Jeremy Corbyn’s growing confidence at Prime Minister’s Questions is almost perfectly in step with his growing unpopularity outside the Chamber. He has perfected his geography teacher stare of disapproval to the extent that Tory MPs now automatically fall silent when he talks for fear of being kept behind after class. And he isn’t leaping all over the place with a phone-in format that doesn’t hold the Prime Minister to account. This week, the Labour leader focused on tax credits, and highlighted David Cameron’s inability to answer his questions about whether he could guarantee that no-one would be worse off as a result of the changes.

Cameron didn’t answer the questions well at all, but he also didn’t lose his cool, and his final answer highlighted the real problem for Corbyn.

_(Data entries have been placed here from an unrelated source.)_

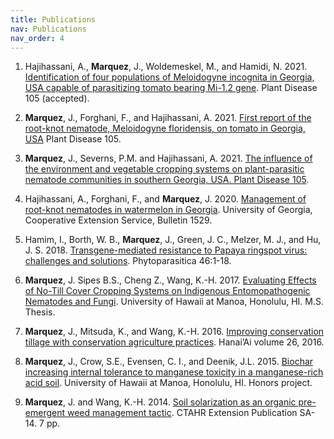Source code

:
 ```yaml
---
title: Publications
nav: Publications
nav_order: 4
---
```

1.  Hajihassani, A., **Marquez**, J., Woldemeskel, M., and Hamidi, N. 2021. [Identification of four populations of Meloidogyne incognita in Georgia, USA capable of parasitizing tomato bearing Mi-1.2 gene](https://doi.org/10.1094/PDIS-05-21-0902-RE). Plant Disease 105 (accepted).

2. **Marquez**, J., Forghani, F., and Hajihassani, A. 2021. [First report of the root-knot nematode, Meloidogyne floridensis, on tomato in Georgia, USA](https://apsjournals.apsnet.org/doi/10.1094/PDIS-10-20-2286-PDN) Plant Disease 105.

3. **Marquez**, J., Severns, P.M. and Hajihassani, A. 2021. [The influence of the environment and vegetable cropping systems on plant-parasitic nematode communities in southern Georgia, USA. Plant Disease 105](https://doi.org/10.1094/PDIS-09-20-2019-RE). 

5. Hajihassani, A., Forghani, F., and **Marquez**, J. 2020. [Management of root-knot nematodes in watermelon in Georgia](https://secure.caes.uga.edu/extension/publications/files/pdf/B%201529_1.PDF). University of Georgia, Cooperative Extension Service, Bulletin 1529.

6.	Hamim, I., Borth, W. B., **Marquez**, J., Green, J. C., Melzer, M. J., and Hu, J. S. 2018. [Transgene-mediated resistance to Papaya ringspot virus: challenges and solutions](https://link.springer.com/article/10.1007/s12600-017-0636-4). Phytoparasitica 46:1-18.

7. **Marquez**, J. Sipes B.S., Cheng Z., Wang, K.-H. 2017. [Evaluating Effects of No-Till Cover Cropping Systems on Indigenous Entomopathogenic Nematodes and Fungi](https://scholarspace.manoa.hawaii.edu/handle/10125/62815). University of Hawaii at Manoa, Honolulu, HI. M.S. Thesis.

8.	**Marquez**, J., Mitsuda, K., and Wang, K.-H. 2016. [Improving conservation tillage with conservation agriculture practices](https://cms.ctahr.hawaii.edu/soap/Hanai-Ai/ArtMID/40474/ArticleID/51/Volume-26-June-%7C-July-%7C-Aug-2016). Hanai’Ai volume 26, 2016.

9.	**Marquez**, J., Crow, S.E., Evensen, C. I., and Deenik, J.L. 2015. [Biochar increasing internal tolerance to manganese toxicity in a manganese-rich acid soil](https://scholarspace.manoa.hawaii.edu/handle/10125/61644). University of Hawaii at Manoa, Honolulu, HI. Honors project.

10.	**Marquez**, J. and Wang, K.-H. 2014. [Soil solarization as an organic pre-emergent weed management tactic](https://www.ctahr.hawaii.edu/site/info.aspx). CTAHR Extension Publication SA-14. 7 pp.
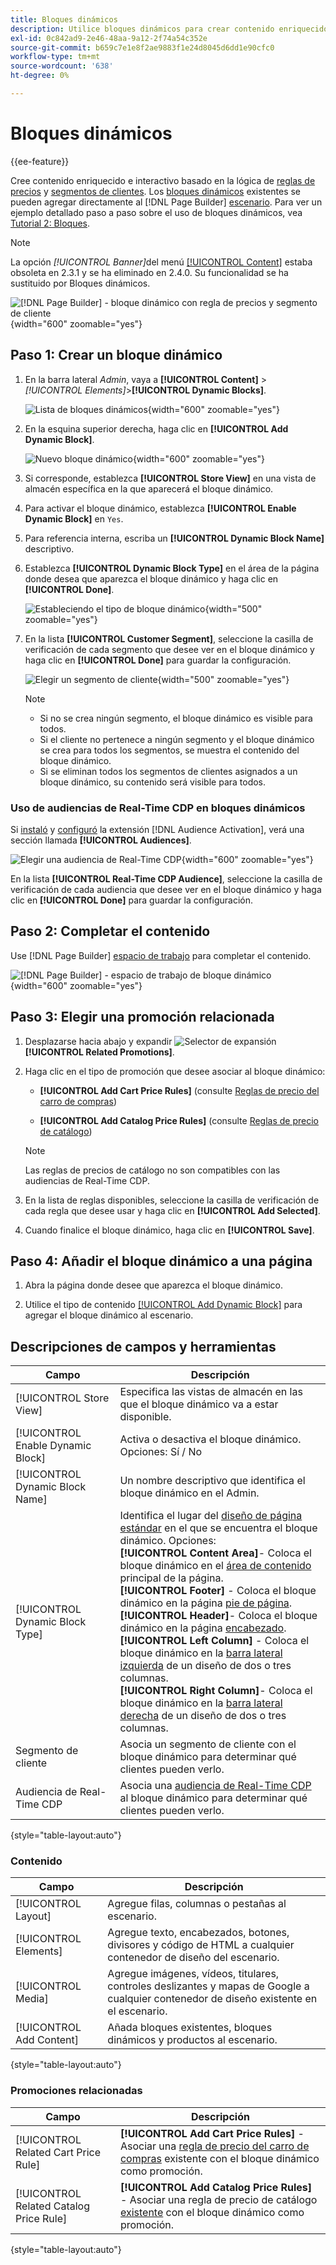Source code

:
```yaml
---
title: Bloques dinámicos
description: Utilice bloques dinámicos para crear contenido enriquecido e interactivo que se base en la lógica de las reglas de precios y los segmentos de clientes.
exl-id: 0c842ad9-2e46-48aa-9a12-2f74a54c352e
source-git-commit: b659c7e1e8f2ae9883f1e24d8045d6dd1e90cfc0
workflow-type: tm+mt
source-wordcount: '638'
ht-degree: 0%

---
```


# Bloques dinámicos

{{ee-feature}}

Cree contenido enriquecido e interactivo basado en la lógica de [reglas de precios](../merchandising-promotions/introduction.md#price-rules) y [segmentos de clientes](../customers/customer-segments.md). Los [bloques dinámicos](../page-builder/dynamic-block.md) existentes se pueden agregar directamente al [!DNL Page Builder] [escenario](../page-builder/workspace.md). Para ver un ejemplo detallado paso a paso sobre el uso de bloques dinámicos, vea [Tutorial 2: Bloques](../page-builder/2-blocks.md).

>[!NOTE]
>
>La opción _[!UICONTROL Banner]_&#x200B;del menú [[!UICONTROL Content]](content-menu.md) estaba obsoleta en 2.3.1 y se ha eliminado en 2.4.0. Su funcionalidad se ha sustituido por Bloques dinámicos.

![[!DNL Page Builder] - bloque dinámico con regla de precios y segmento de cliente](../page-builder/assets/pb-tutorial2-dynamic-block-storefront.png){width="600" zoomable="yes"}

## Paso 1: Crear un bloque dinámico

1. En la barra lateral _Admin_, vaya a **[!UICONTROL Content]** > _[!UICONTROL Elements]_>**[!UICONTROL Dynamic Blocks]**.

   ![Lista de bloques dinámicos](../page-builder/assets/pb-tutorial2-block-dynamic-add.png){width="600" zoomable="yes"}

1. En la esquina superior derecha, haga clic en **[!UICONTROL Add Dynamic Block]**.

   ![Nuevo bloque dinámico](../page-builder/assets/pb-tutorial2-block-dynamic-new.png){width="600" zoomable="yes"}

1. Si corresponde, establezca **[!UICONTROL Store View]** en una vista de almacén específica en la que aparecerá el bloque dinámico.

1. Para activar el bloque dinámico, establezca **[!UICONTROL Enable Dynamic Block]** en `Yes`.

1. Para referencia interna, escriba un **[!UICONTROL Dynamic Block Name]** descriptivo.

1. Establezca **[!UICONTROL Dynamic Block Type]** en el área de la página donde desea que aparezca el bloque dinámico y haga clic en **[!UICONTROL Done]**.

   ![Estableciendo el tipo de bloque dinámico](../page-builder/assets/pb-dynamic-block-type.png){width="500" zoomable="yes"}

1. En la lista **[!UICONTROL Customer Segment]**, seleccione la casilla de verificación de cada segmento que desee ver en el bloque dinámico y haga clic en **[!UICONTROL Done]** para guardar la configuración.

   ![Elegir un segmento de cliente](../page-builder/assets/pb-dynamic-block-customer-segment.png){width="500" zoomable="yes"}

   >[!NOTE]
   >
   >- Si no se crea ningún segmento, el bloque dinámico es visible para todos.
   >- Si el cliente no pertenece a ningún segmento y el bloque dinámico se crea para todos los segmentos, se muestra el contenido del bloque dinámico.
   >- Si se eliminan todos los segmentos de clientes asignados a un bloque dinámico, su contenido será visible para todos.

### Uso de audiencias de Real-Time CDP en bloques dinámicos

Si [instaló](../customers/audience-activation.md#install-the-extension) y [configuró](../customers/audience-activation.md#configure-the-extension) la extensión [!DNL Audience Activation], verá una sección llamada **[!UICONTROL Audiences]**.

![Elegir una audiencia de Real-Time CDP](./assets/dynamic-block-rtcdp.png){width="600" zoomable="yes"}

En la lista **[!UICONTROL Real-Time CDP Audience]**, seleccione la casilla de verificación de cada audiencia que desee ver en el bloque dinámico y haga clic en **[!UICONTROL Done]** para guardar la configuración.

## Paso 2: Completar el contenido

Use [!DNL Page Builder] [espacio de trabajo](../page-builder/workspace.md) para completar el contenido.

![[!DNL Page Builder] - espacio de trabajo de bloque dinámico](../page-builder/assets/pb-dynamic-block-workspace.png){width="600" zoomable="yes"}

## Paso 3: Elegir una promoción relacionada

1. Desplazarse hacia abajo y expandir ![Selector de expansión](../assets/icon-display-expand.png) **[!UICONTROL Related Promotions]**.

1. Haga clic en el tipo de promoción que desee asociar al bloque dinámico:

   - **[!UICONTROL Add Cart Price Rules]** (consulte [Reglas de precio del carro de compras](../merchandising-promotions/price-rules-cart.md))

   - **[!UICONTROL Add Catalog Price Rules]** (consulte [Reglas de precio de catálogo](../merchandising-promotions/price-rules-catalog.md))

   >[!NOTE]
   >
   >Las reglas de precios de catálogo no son compatibles con las audiencias de Real-Time CDP.

1. En la lista de reglas disponibles, seleccione la casilla de verificación de cada regla que desee usar y haga clic en **[!UICONTROL Add Selected]**.

1. Cuando finalice el bloque dinámico, haga clic en **[!UICONTROL Save]**.

## Paso 4: Añadir el bloque dinámico a una página

1. Abra la página donde desee que aparezca el bloque dinámico.

1. Utilice el tipo de contenido [[!UICONTROL Add Dynamic Block]](../page-builder/dynamic-block.md) para agregar el bloque dinámico al escenario.

## Descripciones de campos y herramientas

| Campo | Descripción |
|--- |--- |
| [!UICONTROL Store View] | Especifica las vistas de almacén en las que el bloque dinámico va a estar disponible. |
| [!UICONTROL Enable Dynamic Block] | Activa o desactiva el bloque dinámico. Opciones: Sí / No |
| [!UICONTROL Dynamic Block Name] | Un nombre descriptivo que identifica el bloque dinámico en el Admin. |
| [!UICONTROL Dynamic Block Type] | Identifica el lugar del [diseño de página estándar](layout-updates.md) en el que se encuentra el bloque dinámico. Opciones: <br/>**[!UICONTROL Content Area]**- Coloca el bloque dinámico en el [área de contenido](layout-updates.md) principal de la página.<br/>**[!UICONTROL Footer]** - Coloca el bloque dinámico en la página [pie de página](page-setup.md#footer). <br/>**[!UICONTROL Header]**- Coloca el bloque dinámico en la página [encabezado](page-setup.md#header).<br/>**[!UICONTROL Left Column]** - Coloca el bloque dinámico en la [barra lateral izquierda](page-layout.md#standard-page-layouts) de un diseño de dos o tres columnas. <br/>**[!UICONTROL Right Column]**- Coloca el bloque dinámico en la [barra lateral derecha](page-layout.md#standard-page-layouts) de un diseño de dos o tres columnas. |
| Segmento de cliente | Asocia un segmento de cliente con el bloque dinámico para determinar qué clientes pueden verlo. |
| Audiencia de Real-Time CDP | Asocia una [audiencia de Real-Time CDP](../customers/audience-activation.md) al bloque dinámico para determinar qué clientes pueden verlo. |

{style="table-layout:auto"}

### Contenido

| Campo | Descripción |
|--- |--- |
| [!UICONTROL Layout] | Agregue filas, columnas o pestañas al escenario. |
| [!UICONTROL Elements] | Agregue texto, encabezados, botones, divisores y código de HTML a cualquier contenedor de diseño del escenario. |
| [!UICONTROL Media] | Agregue imágenes, vídeos, titulares, controles deslizantes y mapas de Google a cualquier contenedor de diseño existente en el escenario. |
| [!UICONTROL Add Content] | Añada bloques existentes, bloques dinámicos y productos al escenario. |

{style="table-layout:auto"}

### Promociones relacionadas

| Campo | Descripción |
|--- |--- |
| [!UICONTROL Related Cart Price Rule] | **[!UICONTROL Add Cart Price Rules]** - Asociar una [regla de precio del carro de compras](../merchandising-promotions/price-rules-cart.md) existente con el bloque dinámico como promoción. |
| [!UICONTROL Related Catalog Price Rule] | **[!UICONTROL Add Catalog Price Rules]** - Asociar una regla de precio de catálogo [existente](../merchandising-promotions/price-rules-catalog.md) con el bloque dinámico como promoción. |

{style="table-layout:auto"}
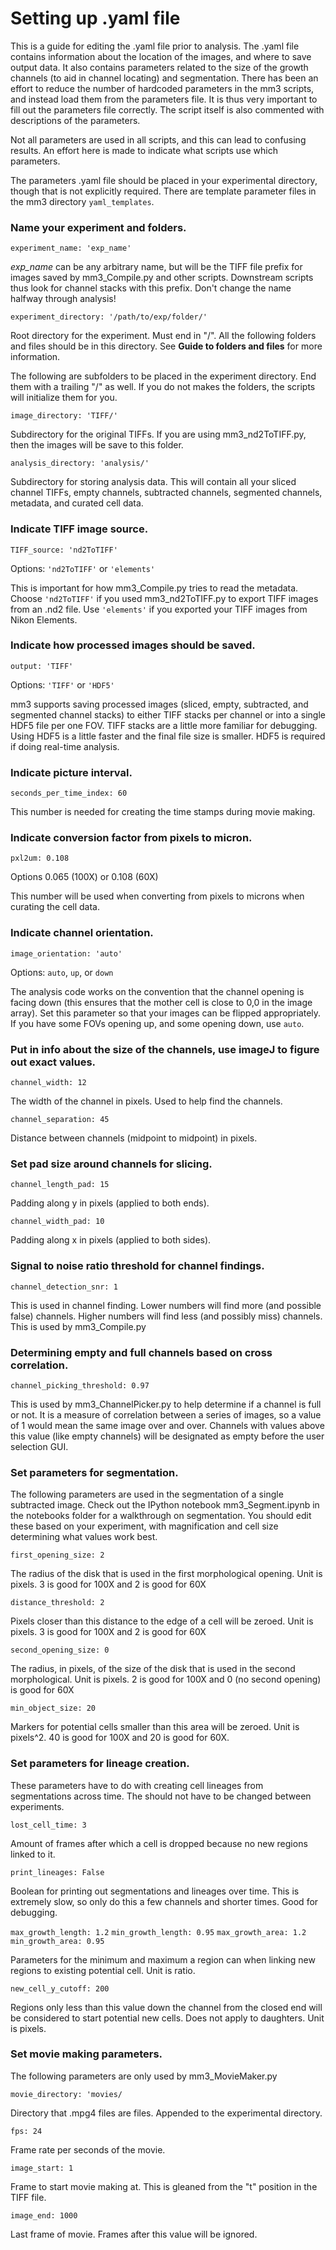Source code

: # Setting up .yaml file

This is a guide for editing the .yaml file prior to analysis. The .yaml file contains information about the location of the images, and where to save output data. It also contains parameters related to the size of the growth channels (to aid in channel locating) and segmentation. There has been an effort to reduce the number of hardcoded parameters in the mm3 scripts, and instead load them from the parameters file. It is thus very important to fill out the parameters file correctly. The script itself is also commented with descriptions of the parameters.

Not all parameters are used in all scripts, and this can lead to confusing results. An effort here is made to indicate what scripts use which parameters.

The parameters .yaml file should be placed in your experimental directory, though that is not explicitly required. There are template parameter files in the mm3 directory `yaml_templates`.

### Name your experiment and folders.

`experiment_name: 'exp_name'`

_exp_name_ can be any arbitrary name, but will be the TIFF file prefix for images saved by mm3_Compile.py and other scripts. Downstream scripts thus look for channel stacks with this prefix. Don't change the name halfway through analysis!

`experiment_directory: '/path/to/exp/folder/'`

Root directory for the experiment. Must end in "/". All the following folders and files should be in this directory. See **Guide to folders and files** for more information.

The following are subfolders to be placed in the experiment directory. End them with a trailing "/" as well. If you do not makes the folders, the scripts will initialize them for you.

`image_directory: 'TIFF/'`

Subdirectory for the original TIFFs. If you are using mm3_nd2ToTIFF.py, then the images will be save to this folder.

`analysis_directory: 'analysis/'`

Subdirectory for storing analysis data. This will contain all your sliced channel TIFFs, empty channels, subtracted channels, segmented channels, metadata, and curated cell data.

### Indicate TIFF image source.

`TIFF_source: 'nd2ToTIFF'`

Options: `'nd2ToTIFF'` or `'elements'`

This is important for how mm3_Compile.py tries to read the metadata. Choose `'nd2ToTIFF'` if you used mm3_nd2ToTIFF.py to export TIFF images from an .nd2 file. Use `'elements'` if you exported your TIFF images from Nikon Elements.

### Indicate how processed images should be saved.

`output: 'TIFF'`

Options: `'TIFF'` or `'HDF5'`

mm3 supports saving processed images (sliced, empty, subtracted, and segmented channel stacks) to either TIFF stacks per channel or into a single HDF5 file per one FOV. TIFF stacks are a little more familiar for debugging. Using HDF5 is a little faster and the final file size is smaller. HDF5 is required if doing real-time analysis.

### Indicate picture interval.

`seconds_per_time_index: 60`

This number is needed for creating the time stamps during movie making.

### Indicate conversion factor from pixels to micron.

`pxl2um: 0.108`

Options 0.065 (100X) or 0.108 (60X)

This number will be used when converting from pixels to microns when curating the cell data.

### Indicate channel orientation.

`image_orientation: 'auto'`

Options: `auto`, `up`, or `down`

The analysis code works on the convention that the channel opening is facing down (this ensures that the mother cell is close to 0,0 in the image array). Set this parameter so that your images can be flipped appropriately. If you have some FOVs opening up, and some opening down, use `auto`.

### Put in info about the size of the channels, use imageJ to figure out exact values.

`channel_width: 12`

The width of the channel in pixels. Used to help find the channels.

`channel_separation: 45`

Distance between channels (midpoint to midpoint) in pixels.

### Set pad size around channels for slicing.

`channel_length_pad: 15`

Padding along y in pixels (applied to both ends).

`channel_width_pad: 10`

Padding along x in pixels (applied to both sides).

### Signal to noise ratio threshold for channel findings.

`channel_detection_snr: 1`

This is used in channel finding. Lower numbers will find more (and possible false) channels. Higher numbers will find less (and possibly miss) channels. This is used by mm3_Compile.py

### Determining empty and full channels based on cross correlation.

`channel_picking_threshold: 0.97`

This is used by mm3_ChannelPicker.py to help determine if a channel is full or not. It is a measure of correlation between a series of images, so a value of 1 would mean the same image over and over. Channels with values above this value (like empty channels) will be designated as empty before the user selection GUI.

### Set parameters for segmentation.

The following parameters are used in the segmentation of a single subtracted image. Check out the IPython notebook mm3_Segment.ipynb in the notebooks folder for a walkthrough on segmentation. You should edit these based on your experiment, with magnification and cell size determining what values work best.

`first_opening_size: 2`

The radius of the disk that is used in the first morphological opening. Unit is pixels. 3 is good for 100X and 2 is good for 60X

`distance_threshold: 2`

Pixels closer than this distance to the edge of a cell will be zeroed. Unit is pixels. 3 is good for 100X and 2 is good for 60X

`second_opening_size: 0`

The radius, in pixels, of the size of the disk that is used in the second morphological. Unit is pixels. 2 is good for 100X and 0 (no second opening) is good for 60X

`min_object_size: 20`

Markers for potential cells smaller than this area will be zeroed. Unit is pixels^2. 40 is good for 100X and 20 is good for 60X.

### Set parameters for lineage creation.

These parameters have to do with creating cell lineages from segmentations across time. The should not have to be changed between experiments.

`lost_cell_time: 3`

Amount of frames after which a cell is dropped because no new regions linked to it.

`print_lineages: False`

Boolean for printing out segmentations and lineages over time. This is extremely slow, so only do this a few channels and shorter times. Good for debugging.

`max_growth_length: 1.2`
`min_growth_length: 0.95`
`max_growth_area: 1.2`
`min_growth_area: 0.95`

Parameters for the minimum and maximum a region can when linking new regions to existing potential cell. Unit is ratio.

`new_cell_y_cutoff: 200`

Regions only less than this value down the channel from the closed end will be considered to start potential new cells. Does not apply to daughters. Unit is pixels.

### Set movie making parameters.

The following parameters are only used by mm3_MovieMaker.py

`movie_directory: 'movies/`

Directory that .mpg4 files are files. Appended to the experimental directory.

`fps: 24`

Frame rate per seconds of the movie.

`image_start: 1`

Frame to start movie making at. This is gleaned from the "t" position in the TIFF file.

`image_end: 1000`

Last frame of movie. Frames after this value will be ignored.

It isn’t that the new Labour leader needs to improve his style at Prime Minister’s Questions, though he is certainly doing that. It is that he needs to have a riposte, backed up with party policy, to this point from the Prime Minister:

‘The reason the Labour party lost the last election is they were completely untrusted on the deficit on debt and on a stable economy and since then the deficit deniers have taken over the Labour party.’


Corbyn and his colleagues would be well-advised to hone their Leader of the Opposition skills to perfection until they find an answer to that problem. Because until they do, they won’t have the chance to hone their skills on the government benches.

Mind you, the skills of those MPs on the benches of the governing party seem largely confined to asking totally pointless planted questions that allow the Prime Minister to take pot shots at Labour, rather than ones that help them perform their duty as backbench members of the legislature in holding the executive to account. Twas ever thus, but today’s batch of Conservative questions really were the worst for a while, ranging from a question about tractor production in Basildon that meant Cameron could joke about the Soviet Union and Seumas Milne to vague queries about whether the Prime Minister agreed that things were going really well in certain constituencies. For any whips or PPSs present, this was a very successful PMQs as it shows that the Tory party is currently prepared to take planted questions and help the Prime Minister.